Prisão cautelar - Gravidade do crime - Fundamento
exclusivo - Inadmissibilidade (Transcrições)
HC 111874 MC/BA*
RELATOR: Ministro Celso de
Mello
DECISÃO: Trata-se
de “habeas corpus”, com pedido de medida liminar, impetrado
contra decisão emanada de eminente Ministro de Tribunal Superior da
União, que, em sede de outra ação de “habeas corpus” ainda em
curso no Superior Tribunal de Justiça (HC 230.013/BA), denegou
provimento cautelar que lhe havia sido requerido em favor do ora
paciente.
Presente tal contexto, impende verificar,
desde logo, se a situação processual versada nestes autos justifica,
ou não, o afastamento, sempre excepcional, da Súmula
691/STF.
Como se sabe, o Supremo Tribunal Federal, ainda
que em caráter extraordinário, tem admitido o afastamento, “hic
et nunc”, da Súmula 691/STF, em hipóteses nas quais a decisão
questionada divirja da jurisprudência predominante nesta
Corte ou, então, veicule situações configuradoras
de abuso de poder ou caracterizadoras de manifesta
ilegalidade (HC 85.185/SP, Rel. Min. CEZAR PELUSO – HC 86.634-MC/RJ,
Rel. Min. CELSO DE MELLO - HC 86.864-MC/SP, Rel. Min. CARLOS VELLOSO – HC
87.468/SP, Rel. Min. CEZAR PELUSO – HC 89.025-MC-AgR/SP, Rel.
Min. JOAQUIM BARBOSA - HC 90.112-MC/PR, Rel. Min. CEZAR PELUSO – HC
94.016/SP, Rel. Min. CELSO DE MELLO – HC 96.095/SP, Rel. Min.
CELSO DE MELLO – HC 96.483/ES, Rel. Min. CELSO DE MELLO, v.g.).
Parece-me que a situação exposta nesta
impetração ajustar-se-ia às hipóteses que autorizam
a superação do obstáculo representado pela Súmula 691/STF.
Por tal razão, e sem prejuízo
do ulterior reexame da questão, passo, em conseqüência,
a examinar a postulação cautelar ora deduzida nesta sede processual.
E, ao fazê-lo, observo
que os fundamentos em que se apóia a presente impetração revestem-se
de inquestionável relevo jurídico, especialmente se se examinar o conteúdo da decisão que decretou a prisão cautelar do
ora paciente (prisão preventiva), confrontando-se, para esse efeito, as razões que lhe deram
suporte com os padrões que a jurisprudência do Supremo
Tribunal Federal firmou na matéria em análise.
Eis, no ponto, o teor da decisão,
que, emanada do MM. Juiz de Direito da comarca de Monte Santo/BA,
motivou as sucessivas impetrações de “habeas corpus”

_Exercício escrito 1_
Com base no texto sobre prisão cautelar, responda:
(a) Qual é o número do "habeas corpus" em curso no Superior Tribunal de Justiça?
(b) Quem é o relator indicado?
(c) De qual comarca emanou a decisão que motivou as sucessivas impetrações?
_Exercício escrito 2_
Devolva sem alterações o trecho do texto sobre prisão cautelar que se inicia nas palavras "Min. JOAQUIM BARBOSA" e termina após as palavras "nesta sede processual.".

_Registros fornecidos_
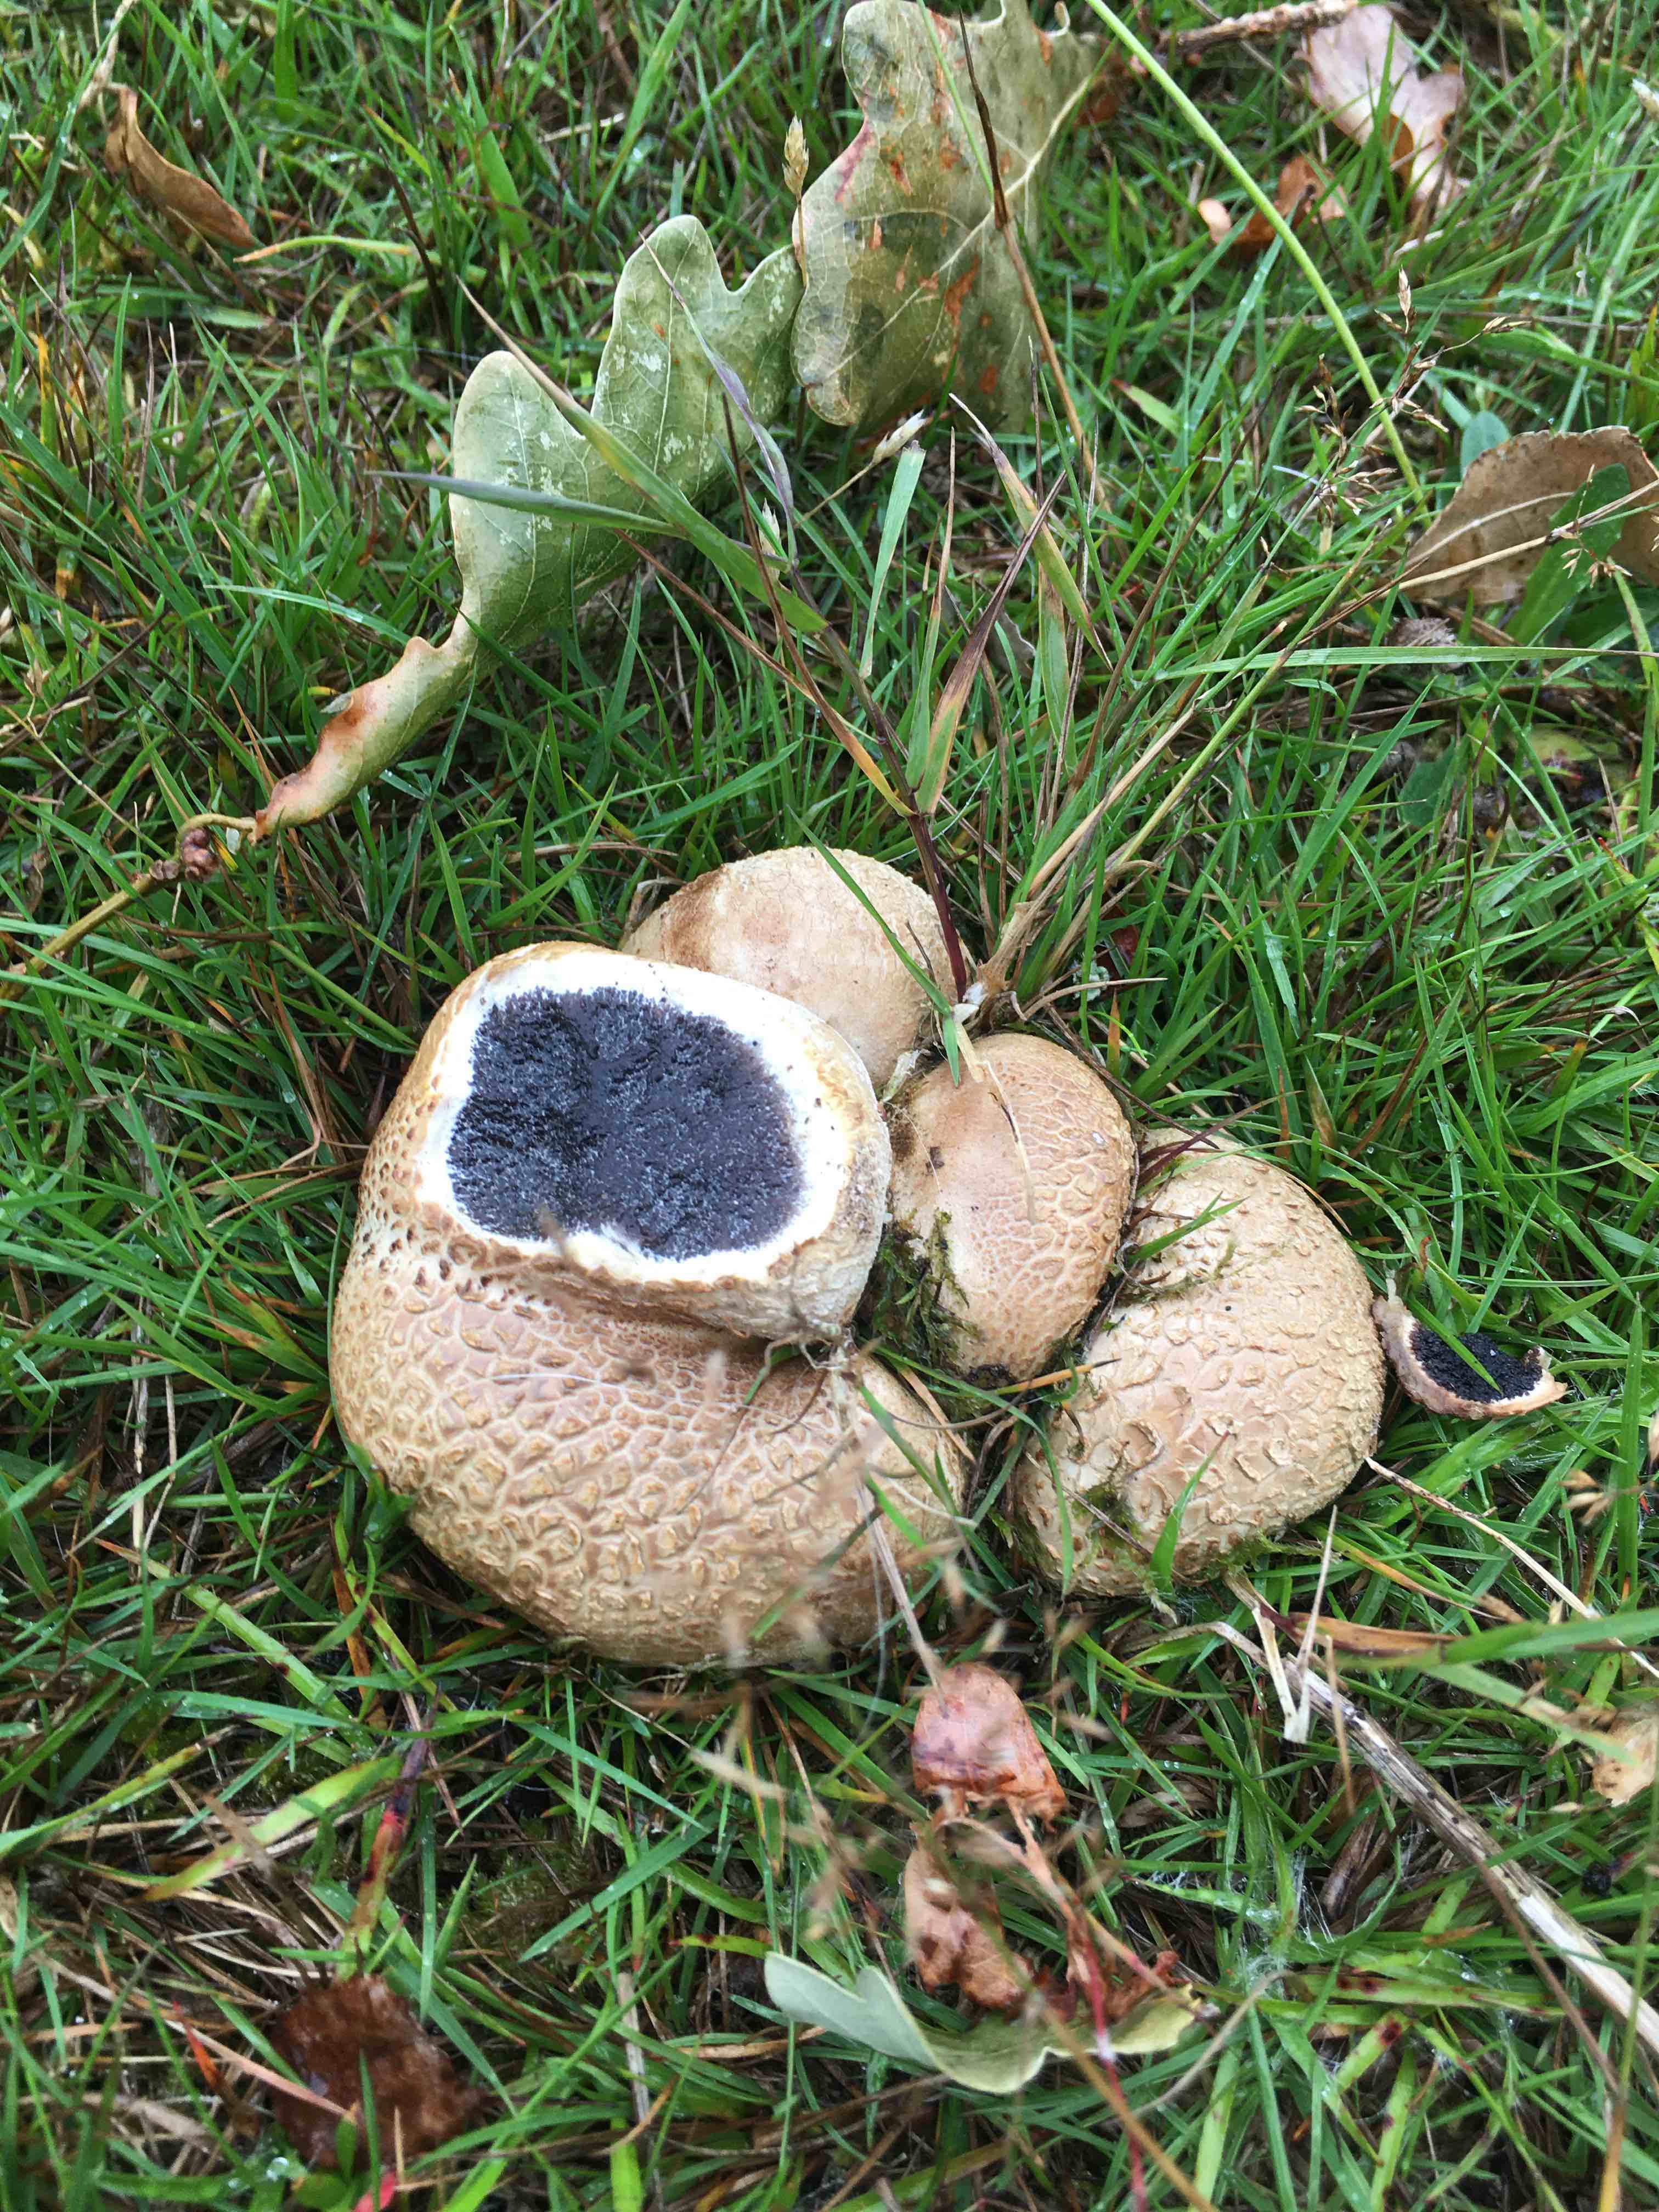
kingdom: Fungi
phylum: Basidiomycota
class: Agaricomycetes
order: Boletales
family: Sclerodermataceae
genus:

_Resolução escrita 1_
(a) HC 230.013/BA.
(b) Ministro Celso de Mello.
(c) Comarca de Monte Santo/BA.

_Resolução escrita 2_
Min. JOAQUIM BARBOSA - HC 90.112-MC/PR, Rel. Min. CEZAR PELUSO – HC
94.016/SP, Rel. Min. CELSO DE MELLO – HC 96.095/SP, Rel. Min.
CELSO DE MELLO – HC 96.483/ES, Rel. Min. CELSO DE MELLO, v.g.).
Parece-me que a situação exposta nesta
impetração ajustar-se-ia às hipóteses que autorizam
a superação do obstáculo representado pela Súmula 691/STF.
Por tal razão, e sem prejuízo
do ulterior reexame da questão, passo, em conseqüência,
a examinar a postulação cautelar ora deduzida nesta sede processual.